[Collected data entries]
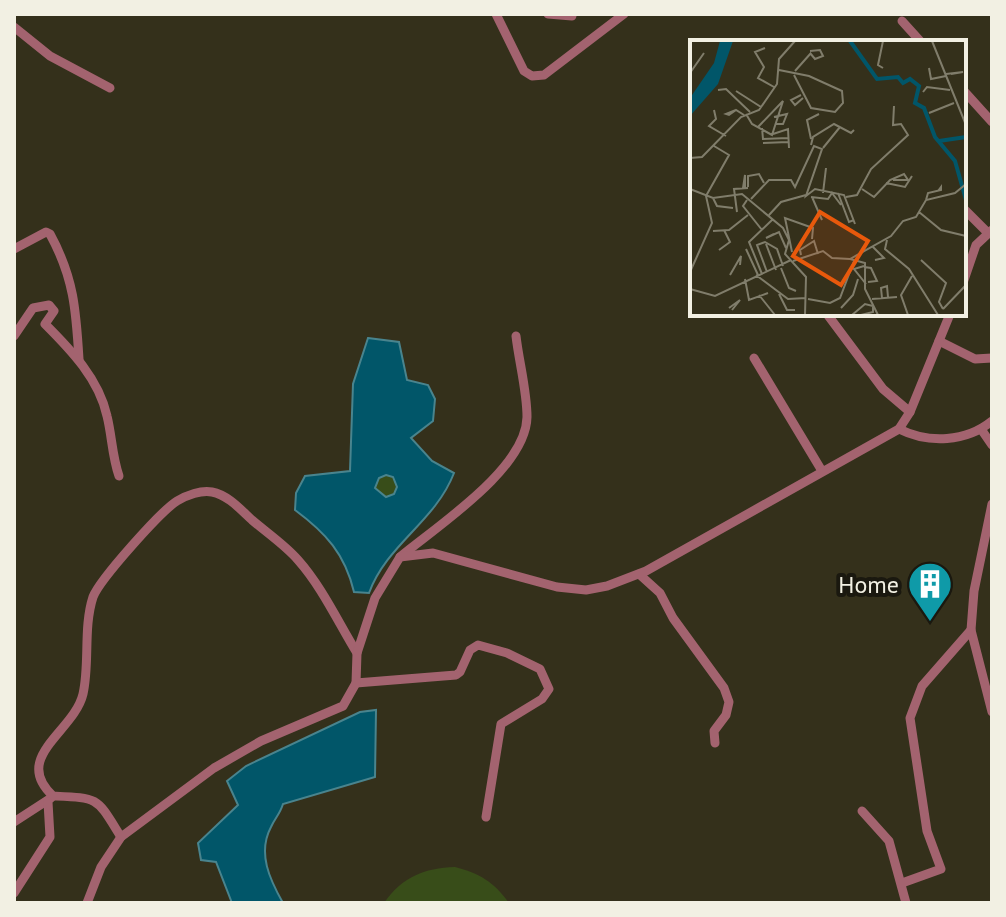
<svg xmlns="http://www.w3.org/2000/svg" width="1006" height="917" font-family="'PT Sans',sans-serif">
<style>
.green{fill:#384d19}
.water{fill:#015669;stroke:#49848e;stroke-width:2;fill-rule:evenodd}
.lines{fill:none;stroke-linecap:round;stroke-linejoin:round}
.minor{stroke:#a3636f;stroke-width:9}
.labels{text-anchor:middle;dominant-baseline:central;stroke-width:8;stroke-linejoin:round;paint-order:stroke}
.poi-label{font-size:24px;fill:#f2f0e3;stroke:#1a180f;text-anchor:end}
.inset-river{fill:none;stroke:#015669;stroke-width:4}
.inset-road{fill:none;stroke:#807d6b;stroke-width:2}
.view{fill:#e8590c;fill-opacity:0.15;stroke:#e8590c;stroke-width:4}
.inset-edge{fill:none;stroke:#f2f0e3;stroke-width:4}
</style>
<rect width="100%" height="100%" fill="#34301b"/>
<g class="green">
<circle cx="386" cy="486" r="11"/>
<path d="M 455,867 C 479,873 494,882 509,903 L 384,903 C 402,877 424,868 455,867 Z"/>
</g>
<g class="water">
<path d="M 368,338 L 399,342 L 407,380 L 428,385 L 435,399 L 433,421 L 411,438 L 432,461 L 454,473 C 435,522 387,544 369,593 L 354,592 C 345,554 326,533 295,510 L 296,493 L 305,476 L 350,471 L 353,384 ZM 386,475 L 393,477 L 397,487 L 394,494 L 386,497 L 375,488 L 379,478 Z"/>
<path d="M 376,710 L 375,777 L 283,804 C 280,814 275,818 271,827 C 257,853 270,880 283,903 L 232,903 L 216,862 L 201,860 L 198,843 L 238,805 L 227,781 L 246,766 L 360,712 Z"/>
</g>
<g class="lines">
<g class="minor">
<polyline points="496,14 524,71 532,76 544,75 624,14"/>
<polyline points="548,14 572,16"/>
<polyline points="902,21 921,42"/>
<polyline points="14,27 50,56 110,88"/>
<polyline points="964,91 992,122"/>
<polyline points="964,209 988,233"/>
<path d="M 14,249 L 46,232 L 50,234 C 74,278 76,310 79,359"/>
<polyline points="964,280 976,245 992,230"/>
<polyline points="827,314 883,389 910,412"/>
<path d="M 14,336 L 33,308 L 49,305 L 54,311 L 45,324 C 71,350 99,379 107,416 C 112,436 112,456 119,476"/>
<polyline points="939,341 975,359 992,358"/>
<polyline points="754,358 822,471"/>
<path d="M 899,429 C 929,444 966,442 992,421"/>
<polyline points="981,429 992,445"/>
<polyline points="992,504 974,591 971,630 992,712"/>
<path d="M 400,557 C 437,526 526,469 527,417 C 527,391 519,362 516,336"/>
<polyline points="639,574 660,593 673,618 724,688 729,702 726,715 714,731 715,743"/>
<polyline points="356,683 456,675 460,672 470,650 478,645 507,653 540,669 549,689 542,699 501,724 486,817"/>
<polyline points="862,811 889,841 906,903"/>
<polyline points="14,822 51,798"/>
<path d="M 121,837 C 96,797 100,798 53,796 C 11,757 74,732 83,694 C 90,663 83,628 93,597 C 100,579 161,511 177,501 C 187,495 201,490 212,492 C 228,495 241,510 252,520 C 267,533 285,545 298,560 C 322,587 338,622 357,653"/>
<polyline points="902,883 941,869 927,831 910,718 922,686 971,630"/>
<polyline points="14,893 50,837 48,802"/>
<polyline points="87,903 101,867 121,837 214,768 261,741 343,706 356,683 357,653 375,598 400,557 433,553 557,587 586,590 607,586 646,571 899,429 910,412 950,314"/>
</g>
</g>
<defs>
<g id="building-pin" transform="scale(2.3)"><path d="M0 17L-7.5 6A9.5 9.5 0 1 1 7.5 6Z" fill="#0f9aa8" stroke="#1a180f"/><path d="M-4-6H4V6H1V3H-1V6H-4ZM-2.5-4.3h1.7v1.8h-1.7ZM.8-4.3h1.7v1.8H.8ZM-2.5-1h1.7V.8h-1.7ZM.8-1h1.7V.8H.8Z" fill="#fff"/></g>
</defs>
<g fill-rule="evenodd">
<use href="#building-pin" x="930" y="584"/>
</g>
<g class="labels">
<g class="poi-label">
<text x="899" y="584">Home</text>
</g>
</g>
<g transform="translate(690 40)">
<rect width="276" height="276" fill="#34301b"/>
<path d="M 30,1 L 43,1 L 28,44 L 0,76 L 0,58 L 24,23 Z" fill="#015669"/>
<path class="inset-river" d="M 160,1 L 187,39 L 208,37 L 213,43 L 220,39 L 229,46 L 225,63 L 234,68 L 245,97 L 265,121 L 276,160M 249,101 L 276,97"/>
<path class="inset-road" d="M 242,1 L 276,85M 75,8 L 65,12 L 74,27 L 68,38 L 84,47M 120,13 L 125,19 L 133,16 L 130,10 L 120,11M 193,28 L 188,25 L 193,1M 239,28 L 241,39 L 256,36M 89,30 L 119,36 L 152,51 L 153,63 L 145,72 L 121,68 L 104,35M 105,31 L 121,13M 0,33 L 14,13M 256,34 L 273,32 L 261,34M 28,50 L 36,49 L 60,72M 46,51 L 71,67M 233,52 L 237,47 L 260,50M 111,55 L 101,60 L 105,65 L 113,58M 24,70 L 26,79 L 19,86 L 36,96M 46,70 L 36,74 L 39,75 L 46,70 L 54,75M 239,73 L 264,63M 56,74 L 62,84 L 82,95 L 93,61 L 68,87M 84,77 L 97,74 L 93,84 L 86,84M 72,88 L 73,99 L 98,98M 83,94 L 98,89 L 99,108M 121,99 L 117,80 L 129,74M 73,103 L 98,102M 121,105 L 123,97 L 144,84 L 161,93 L 164,90M 133,108 L 150,87M 0,118 L 12,117 L 51,77 L 69,70 L 87,44 L 89,19 L 105,1M 196,143 L 215,147 L 222,136M 58,147 L 58,136 L 69,134 L 74,143M 53,148 L 55,135 L 55,148M 0,149 L 23,158 L 52,154 L 93,188 L 99,200 L 95,214 L 116,237 L 115,275M 172,149 L 184,157 L 200,140 L 214,134 L 218,140 L 203,140M 133,153 L 136,128M 148,153 L 159,182 L 164,180M 121,157 L 138,159 L 142,153 L 151,165M 122,157 L 132,180M 156,157 L 167,155 L 181,129 L 218,95 L 211,84 L 203,85 L 204,66M 23,158 L 27,166 L 43,168M 61,159 L 79,140 L 101,140 L 105,147 L 124,106 L 132,109 L 116,156 L 125,149 L 154,155 L 165,184M 57,160 L 53,166 L 72,190M 236,160 L 238,153 L 251,150 L 251,147 L 248,151M 47,172 L 44,149 L 58,148M 229,172 L 251,190 L 276,196M 79,175 L 91,162 L 116,155M 23,191 L 39,190 L 58,175M 84,194 L 76,198 L 89,192 L 96,208M 197,200 L 195,209 L 219,229 L 248,275M 76,204 L 86,230M 182,206 L 194,218 L 185,220M 56,209 L 68,235M 29,210 L 40,202 L 34,190M 102,212 L 95,178 L 123,188 L 122,199M 111,215 L 110,210 L 124,201 L 128,214M 160,219 L 175,223 L 175,249 L 188,275M 231,220 L 256,243 L 249,262 L 253,269M 103,221 L 133,211 L 142,218 L 160,219 L 201,196 L 213,181 L 226,177 L 236,160 L 265,153 L 276,144M 174,226 L 164,229 L 176,244M 174,227 L 181,228 L 187,241 L 178,242M 91,228 L 99,248 L 106,251M 0,232 L 22,183 L 16,156 L 39,115 L 24,106M 77,232 L 67,205 L 75,202 L 87,209 L 93,226M 72,234 L 59,202 L 82,180M 40,235 L 51,216 L 50,225M 66,235 L 98,259 L 116,258M 55,239 L 59,260 L 78,253M 0,249 L 25,256 L 101,220M 89,254 L 97,270 L 105,270M 69,255 L 85,275M 192,258 L 191,248 L 197,246 L 198,257M 118,259 L 140,263 L 150,258 L 164,221M 182,259 L 207,257M 39,268 L 50,260 L 42,270M 151,268 L 163,255 L 168,239M 253,269 L 276,245M 162,275 L 175,264 L 183,266 L 183,272 L 171,275M 218,275 L 211,255 L 222,236"/>
<path class="view" d="M 130,172 L 178,201 L 151,245 L 103,216 Z"/>
<rect width="276" height="276" class="inset-edge"/>
</g>
<rect width="1006" height="917" fill="none" stroke="#f2f0e3" stroke-width="32"/>
</svg>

### ACTIVITY
Search the entries for the word "evenodd" and gather every line where it appears.

### RESPONSE BOX
.water{fill:#015669;stroke:#49848e;stroke-width:2;fill-rule:evenodd}
<g fill-rule="evenodd">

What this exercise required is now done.